Raising the Titanic

Company Name: Welfare State International
Location: Limehouse, London
Year: 1983

In August 1983 Welfare State International ‘raised’ the Titanic. On the Limehouse dock, the encampment of sixty white Army bell tents and caravans housed a professional team of performers, makers, technicians, engineers, designers, stage and publicity managers, cooks and community co-ordinators. Alongside the residents of Limehouse, the A’ Team, a multimedia community arts organisation and volunteers from the Chisenhale Dance Studio, the company created a political, allegorical and mythical spectacular.

Andy Plant, Tim Hunkin, Les Sharpe and Baz Kershaw (author of Engineers of the Imagination, who also has a degree in Engineering) designed and constructed a seventy foot open framework that simulated the stern of the ship which hung from a mobile crane. The highly technical show, included water-borne pyrotechnics, a half-ton ice berg procession and cargo containers, moved by forklift trucks, piled high to build the dolls-house set. Other variety-show type spectacles were performed, food and social dancing  also featured.

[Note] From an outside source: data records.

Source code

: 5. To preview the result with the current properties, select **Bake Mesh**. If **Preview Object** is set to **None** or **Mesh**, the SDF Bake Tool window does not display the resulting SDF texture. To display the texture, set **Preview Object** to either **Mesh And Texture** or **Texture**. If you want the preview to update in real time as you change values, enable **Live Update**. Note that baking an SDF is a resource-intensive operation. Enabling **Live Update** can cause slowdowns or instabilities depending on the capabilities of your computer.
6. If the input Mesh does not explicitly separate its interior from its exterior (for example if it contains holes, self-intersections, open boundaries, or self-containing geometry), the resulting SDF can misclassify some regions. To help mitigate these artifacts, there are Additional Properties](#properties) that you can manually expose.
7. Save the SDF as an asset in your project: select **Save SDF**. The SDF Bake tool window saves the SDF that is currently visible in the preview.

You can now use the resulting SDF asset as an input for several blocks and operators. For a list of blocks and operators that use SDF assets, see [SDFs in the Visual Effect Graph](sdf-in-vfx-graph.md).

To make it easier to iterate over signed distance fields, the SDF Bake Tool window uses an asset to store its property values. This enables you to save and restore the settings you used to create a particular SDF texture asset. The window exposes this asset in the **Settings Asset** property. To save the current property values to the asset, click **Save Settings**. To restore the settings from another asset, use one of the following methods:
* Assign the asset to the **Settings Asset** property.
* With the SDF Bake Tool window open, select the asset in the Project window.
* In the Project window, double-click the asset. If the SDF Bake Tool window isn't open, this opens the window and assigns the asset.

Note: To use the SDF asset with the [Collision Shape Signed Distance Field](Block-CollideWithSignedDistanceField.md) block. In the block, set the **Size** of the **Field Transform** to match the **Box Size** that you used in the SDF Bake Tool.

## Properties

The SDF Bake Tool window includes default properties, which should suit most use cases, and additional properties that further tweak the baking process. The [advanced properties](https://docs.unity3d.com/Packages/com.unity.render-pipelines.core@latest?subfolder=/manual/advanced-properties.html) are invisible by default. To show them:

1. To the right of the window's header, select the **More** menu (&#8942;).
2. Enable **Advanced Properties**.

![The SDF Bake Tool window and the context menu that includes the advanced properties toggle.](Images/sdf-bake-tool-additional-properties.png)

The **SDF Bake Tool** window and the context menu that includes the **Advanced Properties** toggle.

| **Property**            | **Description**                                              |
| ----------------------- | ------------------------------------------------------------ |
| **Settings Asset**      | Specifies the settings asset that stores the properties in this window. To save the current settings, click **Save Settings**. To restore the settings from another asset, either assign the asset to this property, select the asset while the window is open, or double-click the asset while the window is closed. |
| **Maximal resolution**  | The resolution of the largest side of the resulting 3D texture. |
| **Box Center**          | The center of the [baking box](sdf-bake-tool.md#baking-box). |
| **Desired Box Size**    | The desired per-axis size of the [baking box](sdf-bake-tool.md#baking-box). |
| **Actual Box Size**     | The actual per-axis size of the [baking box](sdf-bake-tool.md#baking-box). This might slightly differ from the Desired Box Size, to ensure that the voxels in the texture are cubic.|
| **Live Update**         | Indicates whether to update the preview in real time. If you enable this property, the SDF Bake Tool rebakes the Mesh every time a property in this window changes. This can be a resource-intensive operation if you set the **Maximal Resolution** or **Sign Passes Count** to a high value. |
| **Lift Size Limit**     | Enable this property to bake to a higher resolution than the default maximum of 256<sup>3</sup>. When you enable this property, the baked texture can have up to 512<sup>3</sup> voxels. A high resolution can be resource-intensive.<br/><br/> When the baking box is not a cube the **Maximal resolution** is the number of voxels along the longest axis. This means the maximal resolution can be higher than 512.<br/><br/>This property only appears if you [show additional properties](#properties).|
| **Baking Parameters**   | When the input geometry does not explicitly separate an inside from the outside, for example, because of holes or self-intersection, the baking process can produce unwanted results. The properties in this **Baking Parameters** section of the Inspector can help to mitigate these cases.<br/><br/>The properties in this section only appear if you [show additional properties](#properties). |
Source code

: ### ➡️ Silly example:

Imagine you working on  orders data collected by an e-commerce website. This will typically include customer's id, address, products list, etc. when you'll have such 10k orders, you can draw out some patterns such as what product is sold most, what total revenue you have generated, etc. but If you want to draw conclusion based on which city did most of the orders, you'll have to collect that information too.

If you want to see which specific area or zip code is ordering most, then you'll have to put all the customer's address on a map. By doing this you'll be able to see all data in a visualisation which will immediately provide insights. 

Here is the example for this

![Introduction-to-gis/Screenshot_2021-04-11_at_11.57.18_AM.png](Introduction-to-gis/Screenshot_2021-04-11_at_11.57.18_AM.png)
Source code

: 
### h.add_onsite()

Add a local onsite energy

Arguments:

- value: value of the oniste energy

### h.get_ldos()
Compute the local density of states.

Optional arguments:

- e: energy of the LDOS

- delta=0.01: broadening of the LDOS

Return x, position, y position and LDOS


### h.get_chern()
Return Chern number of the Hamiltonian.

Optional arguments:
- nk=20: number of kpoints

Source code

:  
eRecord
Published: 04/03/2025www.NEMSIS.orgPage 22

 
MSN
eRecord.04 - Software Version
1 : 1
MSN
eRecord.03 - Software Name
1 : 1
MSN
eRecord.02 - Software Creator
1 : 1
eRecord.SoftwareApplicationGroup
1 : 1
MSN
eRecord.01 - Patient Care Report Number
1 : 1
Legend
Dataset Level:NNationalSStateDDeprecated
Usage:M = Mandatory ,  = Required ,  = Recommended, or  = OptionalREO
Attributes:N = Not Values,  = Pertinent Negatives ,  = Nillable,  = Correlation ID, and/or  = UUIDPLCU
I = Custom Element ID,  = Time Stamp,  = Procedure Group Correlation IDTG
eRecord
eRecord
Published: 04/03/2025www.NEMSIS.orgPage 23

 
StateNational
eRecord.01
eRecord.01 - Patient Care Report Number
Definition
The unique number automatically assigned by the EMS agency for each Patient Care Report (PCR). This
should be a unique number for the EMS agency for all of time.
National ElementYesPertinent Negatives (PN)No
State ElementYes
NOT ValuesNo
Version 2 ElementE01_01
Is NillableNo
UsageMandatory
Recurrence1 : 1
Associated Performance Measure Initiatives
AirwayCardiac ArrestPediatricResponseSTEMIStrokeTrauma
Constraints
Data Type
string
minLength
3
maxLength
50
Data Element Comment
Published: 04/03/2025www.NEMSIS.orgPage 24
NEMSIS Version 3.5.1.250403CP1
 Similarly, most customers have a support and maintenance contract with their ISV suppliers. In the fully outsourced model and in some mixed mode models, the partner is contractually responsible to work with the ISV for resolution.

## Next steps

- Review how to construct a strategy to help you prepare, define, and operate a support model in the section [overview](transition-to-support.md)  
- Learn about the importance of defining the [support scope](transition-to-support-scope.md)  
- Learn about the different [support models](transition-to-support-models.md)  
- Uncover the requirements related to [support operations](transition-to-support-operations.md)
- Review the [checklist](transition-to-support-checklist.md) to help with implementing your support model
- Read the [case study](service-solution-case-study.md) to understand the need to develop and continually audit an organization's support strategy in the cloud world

From The Guardian,  5th August 1983:

‘A month ago they set up their gypsy-style encampment at the Regent’s Canal Dock to involve nearly 100 Limehouse residents in raising the Titanic. ‘I more or less said it as a joke to start with,’ recalls Welfare State’s director, John Fox. ‘Then the more I started thinking about it, the more it seemed a good idea. And when I researched it, I realised it was a very good idea.’ It’s the first twentieth century myth: 1,600 people died on a ship die to an accumulation of arrogance, incompetence and common human failure. It becomes a tragically perfect symbol for the way Thatcher’s Britain and most of Europe is going at the moment. … When you talk about returning to Victorian Britain it’s even more relevant here because the class structure on the Titanic was very similar to the class structure in Limehouse where you’ve got David Owen and all, in very expensive houses, right next to appalling conditions where people live in filth and squalor. So you’ve got yet again the poor and the destitute not getting into the lifeboat. …

The Raising of the Titanic won’t be a gloomy show. It has more the spirit of a giant mummers play. Some of the Limehouse locals have been brushing up on their dancing and busking, while others are helping build lifeboat stalls for a night market, huge lanterns and translucent birds that will float on the water, puppets, peepshows and percussion instruments and of course the 100ft replica of the ship itself.’

Raising the Titanic was filmed and screened on Channel 4 in May 1985.